Law Aims for Educational Equity
Williams v. California was a class-action lawsuit filed May 2000 claiming the state’s poorest children were being denied equal educational opportunities. The suit alleged that public school students lacked equal access to instructional materials, safe and decent school facilities, and qualified teachers. Settlement of the lawsuit in August 2004 resulted in a package of laws—known as the “Williams legislation”—aimed at ensuring that all students have the basics of a quality education. The laws expand and create accountability systems so that:
- All students have access to standards-aligned instructional materials and textbooks.
- All students have access to school facilities that are clean, safe, and functional.
- Teachers have the proper certification or training for their assignment, especially those in classrooms with 20 percent or more English Learners.

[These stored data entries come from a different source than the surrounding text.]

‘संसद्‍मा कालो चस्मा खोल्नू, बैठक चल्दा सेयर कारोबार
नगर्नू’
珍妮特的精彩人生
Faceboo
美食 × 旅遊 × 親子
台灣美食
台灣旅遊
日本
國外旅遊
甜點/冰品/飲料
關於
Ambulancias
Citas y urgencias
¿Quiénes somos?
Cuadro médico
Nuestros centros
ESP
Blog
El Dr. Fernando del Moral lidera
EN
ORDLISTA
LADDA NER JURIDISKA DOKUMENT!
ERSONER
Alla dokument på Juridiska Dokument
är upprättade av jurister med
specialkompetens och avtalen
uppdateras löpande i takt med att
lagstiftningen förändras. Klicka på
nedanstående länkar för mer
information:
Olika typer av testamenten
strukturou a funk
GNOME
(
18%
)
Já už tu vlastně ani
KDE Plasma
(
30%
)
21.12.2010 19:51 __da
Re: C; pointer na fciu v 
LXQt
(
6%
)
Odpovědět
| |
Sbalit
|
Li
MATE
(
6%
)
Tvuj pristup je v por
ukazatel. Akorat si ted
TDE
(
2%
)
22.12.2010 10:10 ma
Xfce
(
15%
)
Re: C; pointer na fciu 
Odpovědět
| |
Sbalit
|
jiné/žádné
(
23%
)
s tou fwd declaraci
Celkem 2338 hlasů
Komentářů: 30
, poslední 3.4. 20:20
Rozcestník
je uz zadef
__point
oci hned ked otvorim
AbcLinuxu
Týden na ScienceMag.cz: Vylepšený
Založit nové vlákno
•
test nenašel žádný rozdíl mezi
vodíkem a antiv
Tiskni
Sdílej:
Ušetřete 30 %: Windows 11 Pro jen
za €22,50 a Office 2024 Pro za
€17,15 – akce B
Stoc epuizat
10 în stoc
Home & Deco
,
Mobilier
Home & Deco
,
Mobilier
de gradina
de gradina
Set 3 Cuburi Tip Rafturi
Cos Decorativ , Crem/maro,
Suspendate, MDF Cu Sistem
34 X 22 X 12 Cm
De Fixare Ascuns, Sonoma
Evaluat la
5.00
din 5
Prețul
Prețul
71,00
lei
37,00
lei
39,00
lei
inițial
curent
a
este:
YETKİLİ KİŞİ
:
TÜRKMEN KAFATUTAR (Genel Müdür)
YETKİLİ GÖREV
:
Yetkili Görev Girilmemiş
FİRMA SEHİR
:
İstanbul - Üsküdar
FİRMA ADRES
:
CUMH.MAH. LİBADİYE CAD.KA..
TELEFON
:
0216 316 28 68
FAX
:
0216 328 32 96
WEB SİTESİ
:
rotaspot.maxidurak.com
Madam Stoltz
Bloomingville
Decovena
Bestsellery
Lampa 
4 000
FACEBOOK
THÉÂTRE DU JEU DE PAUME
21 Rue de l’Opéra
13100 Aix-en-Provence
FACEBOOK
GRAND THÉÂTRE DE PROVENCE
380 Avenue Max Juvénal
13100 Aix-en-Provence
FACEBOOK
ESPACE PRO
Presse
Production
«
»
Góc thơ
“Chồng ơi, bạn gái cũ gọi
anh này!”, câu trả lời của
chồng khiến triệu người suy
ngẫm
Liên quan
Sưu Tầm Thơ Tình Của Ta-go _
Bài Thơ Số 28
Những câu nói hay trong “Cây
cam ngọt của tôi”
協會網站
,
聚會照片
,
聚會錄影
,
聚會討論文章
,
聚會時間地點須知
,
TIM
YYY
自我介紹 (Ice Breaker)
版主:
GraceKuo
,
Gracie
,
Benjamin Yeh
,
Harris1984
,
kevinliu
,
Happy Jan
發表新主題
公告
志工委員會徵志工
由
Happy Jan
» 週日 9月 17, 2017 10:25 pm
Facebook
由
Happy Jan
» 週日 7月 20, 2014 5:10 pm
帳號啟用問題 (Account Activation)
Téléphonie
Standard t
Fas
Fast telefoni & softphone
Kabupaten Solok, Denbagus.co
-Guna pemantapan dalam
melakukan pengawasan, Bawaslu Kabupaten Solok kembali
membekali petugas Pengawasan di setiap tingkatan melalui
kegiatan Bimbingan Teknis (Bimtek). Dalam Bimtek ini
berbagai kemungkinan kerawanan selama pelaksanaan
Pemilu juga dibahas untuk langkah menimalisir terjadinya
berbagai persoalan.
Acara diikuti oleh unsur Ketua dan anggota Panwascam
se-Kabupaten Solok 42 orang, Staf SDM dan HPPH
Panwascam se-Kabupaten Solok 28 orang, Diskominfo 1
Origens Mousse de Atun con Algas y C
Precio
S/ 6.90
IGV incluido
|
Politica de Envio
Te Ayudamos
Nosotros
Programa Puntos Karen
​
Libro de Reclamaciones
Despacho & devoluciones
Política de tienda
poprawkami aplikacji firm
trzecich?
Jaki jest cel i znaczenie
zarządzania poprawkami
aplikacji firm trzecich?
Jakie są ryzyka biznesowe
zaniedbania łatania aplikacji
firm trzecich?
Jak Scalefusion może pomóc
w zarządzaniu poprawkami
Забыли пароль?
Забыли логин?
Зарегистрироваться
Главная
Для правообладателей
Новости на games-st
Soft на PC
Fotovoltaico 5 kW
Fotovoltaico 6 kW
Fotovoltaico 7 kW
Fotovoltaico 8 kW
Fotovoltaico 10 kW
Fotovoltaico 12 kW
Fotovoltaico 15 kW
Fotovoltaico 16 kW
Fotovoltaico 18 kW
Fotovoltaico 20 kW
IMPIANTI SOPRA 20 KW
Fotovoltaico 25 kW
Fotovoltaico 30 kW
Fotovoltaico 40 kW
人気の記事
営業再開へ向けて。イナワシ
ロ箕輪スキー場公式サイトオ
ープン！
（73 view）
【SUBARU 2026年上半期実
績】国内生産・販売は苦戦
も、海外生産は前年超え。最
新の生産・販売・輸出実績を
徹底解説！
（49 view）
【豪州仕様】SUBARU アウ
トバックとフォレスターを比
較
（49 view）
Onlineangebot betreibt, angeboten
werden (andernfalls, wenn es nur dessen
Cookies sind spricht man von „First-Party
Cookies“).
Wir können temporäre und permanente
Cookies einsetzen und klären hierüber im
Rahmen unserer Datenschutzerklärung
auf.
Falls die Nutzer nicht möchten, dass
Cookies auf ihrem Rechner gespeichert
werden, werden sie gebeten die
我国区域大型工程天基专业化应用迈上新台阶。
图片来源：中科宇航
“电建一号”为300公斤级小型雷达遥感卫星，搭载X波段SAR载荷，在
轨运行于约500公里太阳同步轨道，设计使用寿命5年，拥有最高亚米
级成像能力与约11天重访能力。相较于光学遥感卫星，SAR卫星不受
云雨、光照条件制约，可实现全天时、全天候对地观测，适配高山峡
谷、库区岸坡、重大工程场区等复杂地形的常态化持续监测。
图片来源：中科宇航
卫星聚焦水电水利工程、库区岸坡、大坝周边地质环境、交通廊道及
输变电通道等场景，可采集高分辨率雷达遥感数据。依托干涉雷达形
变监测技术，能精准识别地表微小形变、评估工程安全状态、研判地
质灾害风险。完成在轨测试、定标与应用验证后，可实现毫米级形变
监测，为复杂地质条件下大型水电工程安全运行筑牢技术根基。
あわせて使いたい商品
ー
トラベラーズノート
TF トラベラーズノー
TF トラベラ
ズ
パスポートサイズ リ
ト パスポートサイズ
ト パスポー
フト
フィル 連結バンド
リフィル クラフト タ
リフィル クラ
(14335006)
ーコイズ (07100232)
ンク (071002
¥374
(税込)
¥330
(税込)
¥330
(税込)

Focus on Low-Performing Schools
All schools in California must comply with requirements and accountability measures contained in the Williams legislation. But the focus is on the state’s lowest-performing schools, defined as those ranked in the bottom one-third (deciles 1-3) of the Academic Performance Index.
- In Santa Cruz County, 20 schools in 2 districts have been identified as low-performing and subject to action under Williams, including 13 elementary schools, 5 middle schools, and 2 high schools.
- More than 14,000 students in Santa Cruz County are benefiting from Williams Legislation.